Commerce teaches students math
The well-attended Math Night at Minden Elementary School Thursday helped teach students and their families the value of a Minden dollar.
Robyn Mattinson, third-grade teacher, said Math Night gave the students the opportunity to learn about money.
“The kids earned money in the classroom,” said Mattinson. “Teachers gave incentives so the kids could earn as much as $50 in ‘Minden money.’ They have to purchase their own business licenses with Minden money and set up their Market Day booths.
“Market Day helps the students understand how to make change. They make their deposits at the end of the night into a school savings account to go towards another event. We hope to continue Math Night next year,” she said.
The event included dinner of hot dogs, pizza, chips and soda, a math carnival, Market Day booths and families selling desserts for real money to go to an English as a second language school fund.
“We’re trying to raise money to invest in a reading program and to buy bilingual books,” said English as a second language teacher, Amanda Mikulich.
The carnival consisted of games created by teachers in stations along the walls of the gym. Families played games to learn the concepts of graphing, Venn diagrams and weights and measures.
There was a session in the library for parents to find out about the new math series started last year.
Market Day featured students’ booths where they sold things, gave massages, painted fingernails and performed make-overs for Minden money.
Claudia Bertolone-Smith, first-grade teacher, said creating their own currency and having the students “buy” their own business licenses taught the students real-life skills.
“The students set up a micro-economy,” said Bertolone-Smith. “They buy a $15 business license and rent table space. This encourages the kids to basically become entrepreneurs for the night.
“The lessons that went along with Math Night were so engaging, no one misbehaved in class all week. They’re more interested in buying, selling and trying to invest to make more Minden money,” she said.
Market Day booths were set up in the hallways and classrooms of the school. The students sold handmade cards, candy, cookies, monkey bread, popcorn, cupcakes, pet rocks and stuffed animals.

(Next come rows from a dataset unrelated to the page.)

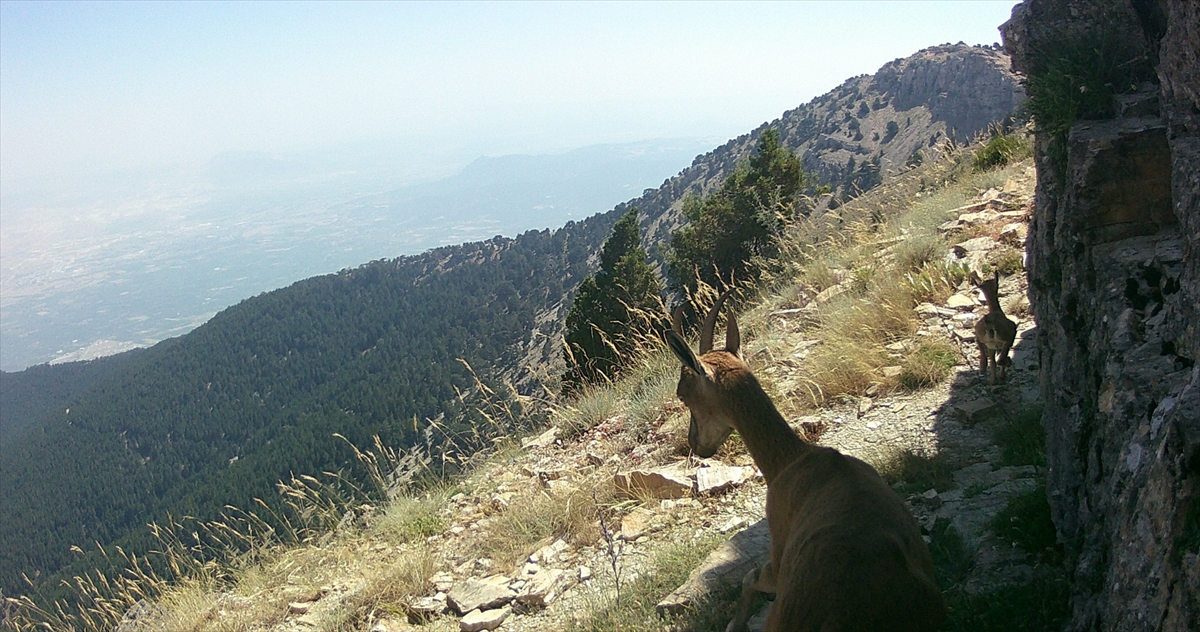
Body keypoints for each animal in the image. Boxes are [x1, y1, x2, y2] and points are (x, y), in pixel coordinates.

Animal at [667, 292, 945, 632]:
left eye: (683, 394)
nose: (696, 444)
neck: (790, 460)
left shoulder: (778, 553)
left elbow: (751, 576)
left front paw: (735, 623)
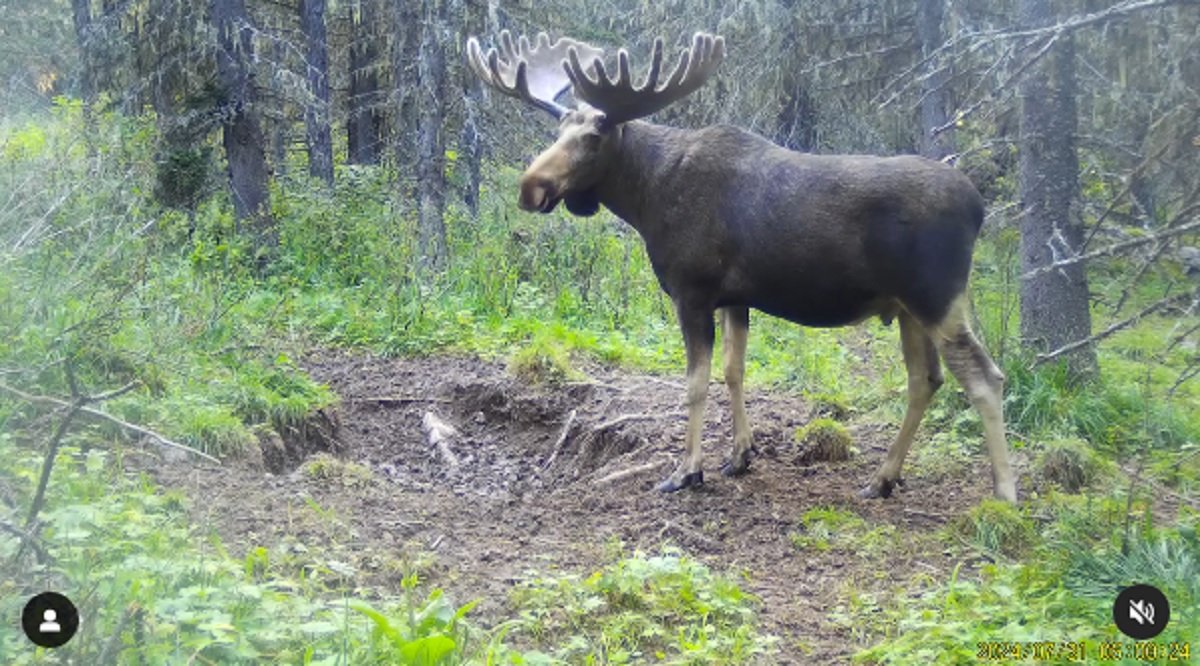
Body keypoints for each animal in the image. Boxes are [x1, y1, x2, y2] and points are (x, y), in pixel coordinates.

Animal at [463, 30, 1017, 499]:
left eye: (594, 137)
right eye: (559, 128)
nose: (531, 187)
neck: (646, 198)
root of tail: (978, 208)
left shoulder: (692, 291)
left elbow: (694, 384)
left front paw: (687, 471)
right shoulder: (735, 297)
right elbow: (734, 370)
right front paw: (739, 455)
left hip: (936, 295)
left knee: (985, 377)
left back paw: (1004, 493)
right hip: (905, 308)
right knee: (926, 380)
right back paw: (883, 479)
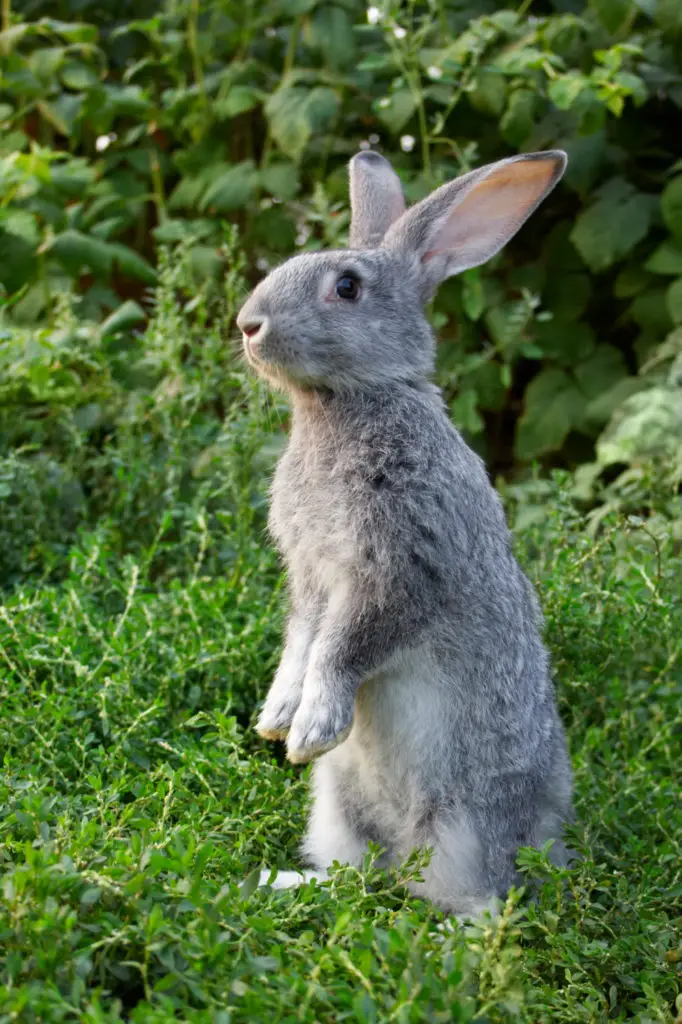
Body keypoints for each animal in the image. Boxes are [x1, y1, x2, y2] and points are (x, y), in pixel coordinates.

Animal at [236, 146, 569, 921]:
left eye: (347, 288)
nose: (247, 325)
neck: (345, 402)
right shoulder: (311, 580)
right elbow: (301, 644)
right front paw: (278, 718)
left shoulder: (399, 572)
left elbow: (343, 649)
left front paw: (312, 730)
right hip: (336, 808)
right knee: (354, 877)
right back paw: (278, 884)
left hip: (465, 826)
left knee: (481, 905)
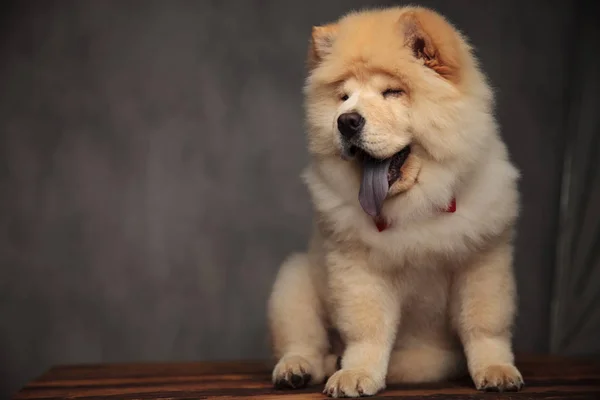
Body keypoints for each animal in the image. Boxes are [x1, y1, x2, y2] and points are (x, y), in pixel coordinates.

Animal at [268, 5, 524, 396]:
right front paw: (355, 374)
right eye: (344, 97)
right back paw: (298, 368)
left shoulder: (483, 259)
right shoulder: (358, 268)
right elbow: (367, 330)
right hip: (293, 279)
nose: (346, 121)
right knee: (304, 340)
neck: (417, 203)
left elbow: (484, 324)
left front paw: (496, 370)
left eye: (391, 92)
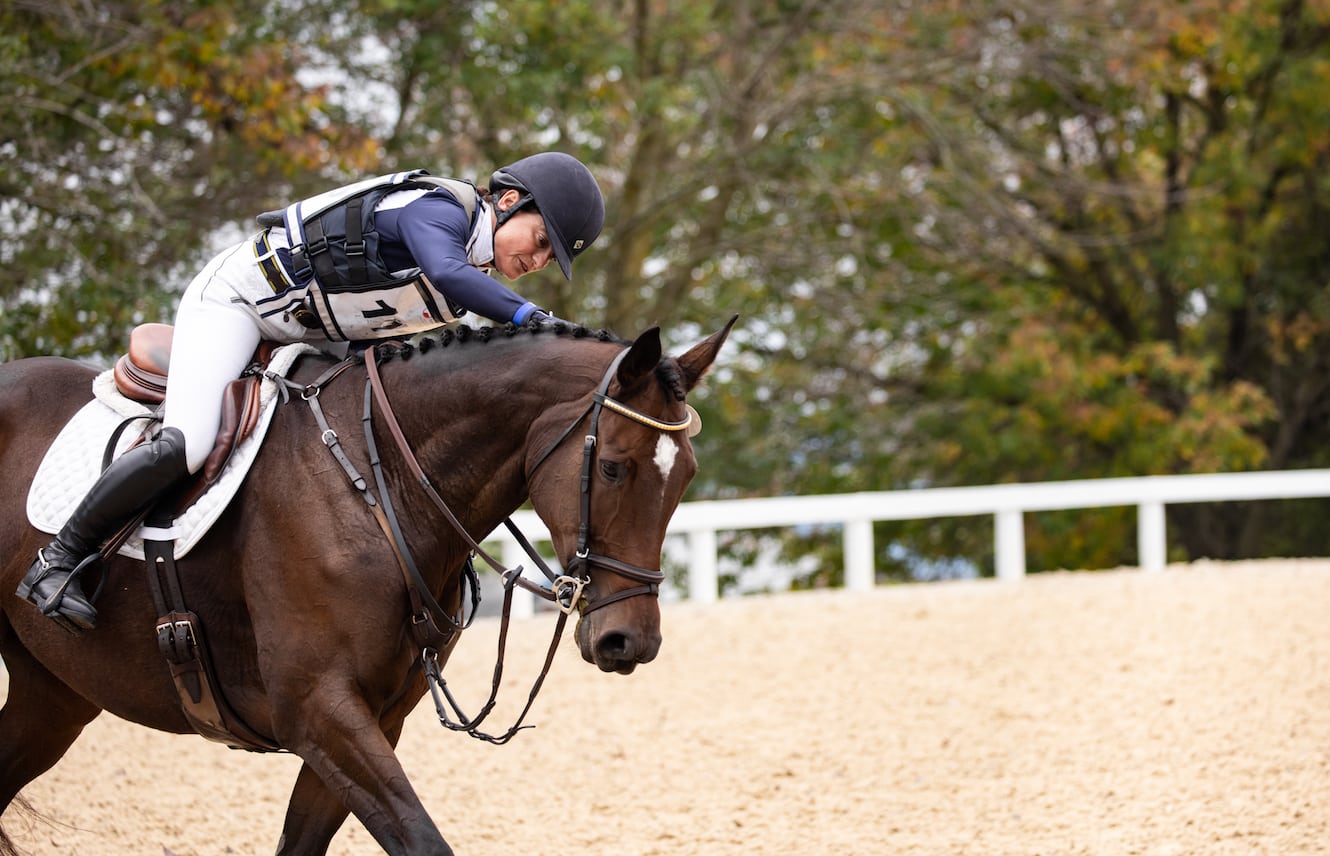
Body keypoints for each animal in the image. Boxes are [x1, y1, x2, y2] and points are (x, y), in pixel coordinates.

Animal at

Fifth-grade students, Deidra Jacobsen, 11, and 10-year-old Kyrene Hagerman’s booth was a table covered with items that looked as though they had been recently cleaned out of the girls’ closets. A sign advertised the booth as “It’s Junk to me but it’s maybe treasure to you.”
“We’re selling junk and having a raffle,” said Deidra. “It was our idea to sell knickknacks.”
“We’re selling the book marks I made and the pencils and flower pens we decorated,” said Kyrene. “I’ve been collecting beads since I was 3 years old.”
The students said they took advantage of the incentives in their class to earn Minden money.
“We turned in our pee-chees and did our homework,” said Jacobsen. “If we didn’t earn enough money for our license, we have to pay our teacher back.”
“We learned about how math works, how a bank works and how to work for food,” said Hagerman.